TCE mantém cargos de 68 concursados da Prefeitura de Maraã, no Amazonas
TCE mantém cargos de 68 concursados da Prefeitura de Maraã, no Amazonas

Aprovados em concurso público em 2014 no município de Maraã, 68 servidores da prefeitura foram mantidos nos cargos, após ação da  Defensoria Pública do Estado do Amazonas (DPE-AM).
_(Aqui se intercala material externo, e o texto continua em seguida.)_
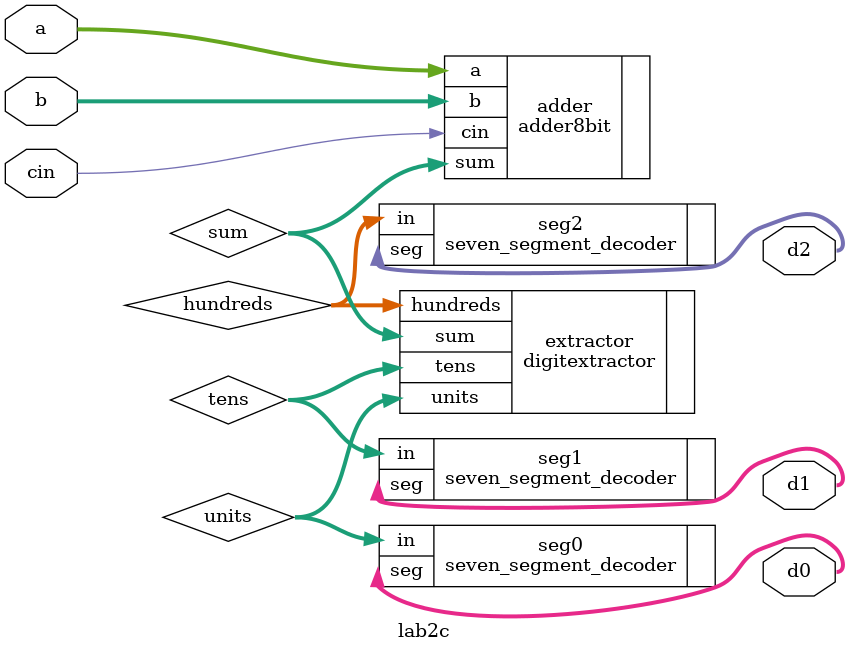
<source format=v>
module lab2c (cin, a, b, d2, d1, d0);
    input cin;
    input [7:0] a, b;
    output [6:0] d2, d1, d0;

    wire [8:0] sum;
    wire [3:0] hundreds, tens, units;

    adder8bit adder (.a(a), .b(b), .cin(cin), .sum(sum));
    digitextractor extractor (.sum(sum), .hundreds(hundreds), .tens(tens), .units(units));
    seven_segment_decoder seg0 (.in(units), .seg(d0));
    seven_segment_decoder seg1 (.in(tens), .seg(d1));
    seven_segment_decoder seg2 (.in(hundreds), .seg(d2));
endmodule
</source>
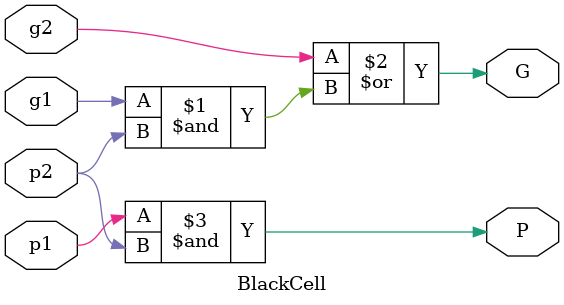
<source format=v>
`timescale 1ns / 1ps
module BlackCell(g2,p2,g1,p1,G,P);

input  g1,p1,g2,p2;
output G,P;

assign G = ( g2 | (g1&p2));
assign P = p1&p2;

endmodule 
</source>
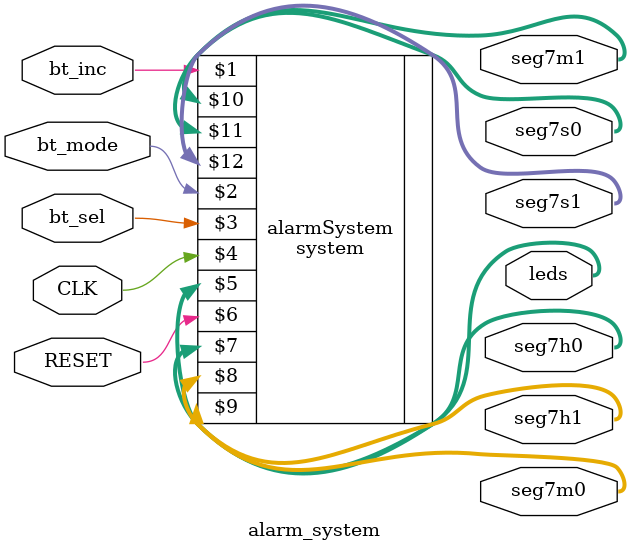
<source format=v>
module alarm_system(input wire CLK, RESET,bt_inc, bt_sel, bt_mode,
							output wire [7:0] leds,
							output wire [6:0] seg7s0,seg7s1,seg7m0,seg7m1,seg7h0,seg7h1);


system alarmSystem (bt_inc, bt_mode ,bt_sel, CLK,leds,RESET,
							seg7h0,seg7h1,
							seg7m0,seg7m1,
							seg7s0,seg7s1);
							


						

endmodule 
</source>
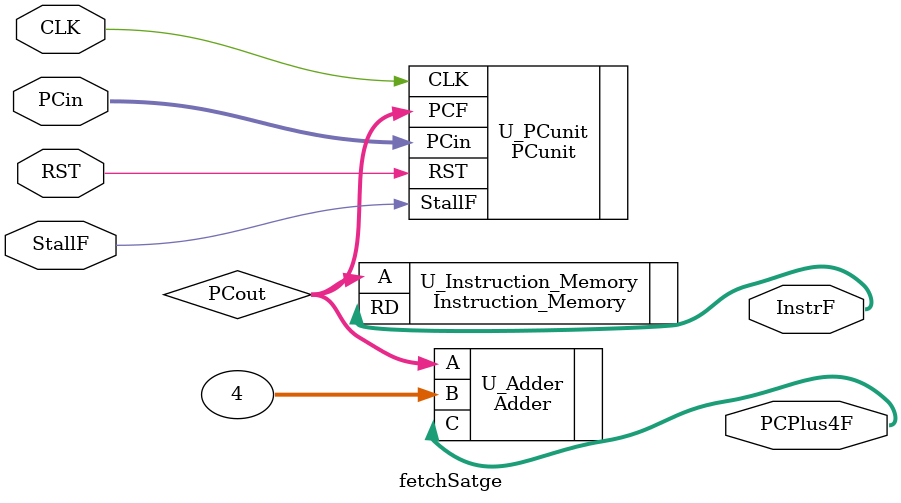
<source format=v>
module fetchSatge
(
    input       wire                CLK,
    input       wire                RST,
    input       wire                StallF, 
    input       wire    [31:0]      PCin,
    output      wire    [31:0]      PCPlus4F,
    output      wire    [31:0]      InstrF
);

wire    [31:0]  PCout;
PCunit U_PCunit
(
.CLK(CLK), 
.RST(RST), 
.StallF(StallF), 
.PCin(PCin),
.PCF(PCout)
);

Instruction_Memory U_Instruction_Memory 
(
.A(PCout),
.RD(InstrF)
);

Adder U_Adder 
(
.A(PCout),
.B(32'd4),
.C(PCPlus4F)
);

endmodule
</source>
A Defensoria Especializada junto ao Tribunal de Contas do Estado do Amazonas (TCE-AM) atuou como substituta em processo que tramitava na Corte de Contas para apuração de possíveis irregularidades no concurso (Processo n. 16.444/2020) e ingressou com um Recurso Ordinário contra a decisão nº 2313/2019 TCE- Primeira Câmara, que determinou a ilegalidade do concurso, a negativa de registro dos servidores e o cancelamento de todo e qualquer pagamento destinado a eles, por supostas irregularidades no certame. 
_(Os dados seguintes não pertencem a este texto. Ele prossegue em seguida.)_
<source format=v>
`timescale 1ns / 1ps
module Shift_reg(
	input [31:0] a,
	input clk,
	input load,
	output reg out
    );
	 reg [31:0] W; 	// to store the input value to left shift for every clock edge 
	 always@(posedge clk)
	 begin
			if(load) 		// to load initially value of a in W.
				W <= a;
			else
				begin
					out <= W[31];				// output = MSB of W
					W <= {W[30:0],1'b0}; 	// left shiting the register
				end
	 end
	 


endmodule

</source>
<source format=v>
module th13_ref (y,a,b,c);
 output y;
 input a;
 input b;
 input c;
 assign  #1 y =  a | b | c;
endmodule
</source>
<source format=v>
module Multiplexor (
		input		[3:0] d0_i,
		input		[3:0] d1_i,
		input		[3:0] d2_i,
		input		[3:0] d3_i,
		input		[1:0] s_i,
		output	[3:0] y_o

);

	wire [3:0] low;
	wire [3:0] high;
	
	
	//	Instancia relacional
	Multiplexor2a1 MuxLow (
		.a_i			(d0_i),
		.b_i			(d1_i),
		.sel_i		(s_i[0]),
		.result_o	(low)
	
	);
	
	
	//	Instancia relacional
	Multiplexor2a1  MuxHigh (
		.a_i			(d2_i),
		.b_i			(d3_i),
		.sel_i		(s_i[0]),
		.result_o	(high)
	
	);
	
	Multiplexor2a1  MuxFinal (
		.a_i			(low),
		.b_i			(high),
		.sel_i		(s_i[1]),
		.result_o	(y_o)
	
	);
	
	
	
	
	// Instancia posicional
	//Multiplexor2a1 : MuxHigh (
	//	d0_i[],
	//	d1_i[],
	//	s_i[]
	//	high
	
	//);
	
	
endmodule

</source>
Alegando prejuízos pela inércia do prefeito que assumiu a administração do município em 2015, os servidores, que já atuam na prefeitura há anos, procuraram a Defensoria para afirmar que o município deixou de apresentar documentos requisitados em auditoria do TCE, questão que poderia ter sanado a questão. 

Sem a apresentação dos documentos exigidos, o processo da auditoria foi julgado e o Tribunal de Contas decidiu pela anulação da contratação dos servidores aprovados no concurso de 2014. 

Em dezembro de 2021, com a admissão do recurso, a Defensoria já havia conquistado efeito suspensivo, em decisão preliminar para suspender os efeitos da decisão que negou o registro dos servidores. 

O Recurso Ordinário foi movido no sentido de obrigar a prefeitura a apresentar os documentos requisitados pelo TCE e se responsabilizar pela não apresentação destes. 

A ação também teve o objetivo de defender direito adquirido à vaga, à decadência na anulação de atos, bem como o amplo direito de defesa, garantindo assim, o devido processo legal. 

O TCE considerou, no julgamento do recurso, serem legais as contratações realizadas pelo concurso público e decidiu pela concessão do registro das contratações realizadas pelo certame. O ex-prefeito Luiz Magno Praiano Moraes, também foi multado no valor de R$ 13.654,39, pela não apresentação dos documentos referentes ao concurso que haviam sido requisitados pelo tribunal. 

O prefeito atual de Maraã tem o prazo de 30 dias para proceder o cadastramento do edital do concurso e demais atos no Sistema Atos de Pessoal (SAP), incluindo o registro do edital, vagas ofertadas, relação de inscritos, lista de aprovados e atos de nomeação, assim como dê ciência à Corte da comprovação do atendimento de tais medidas.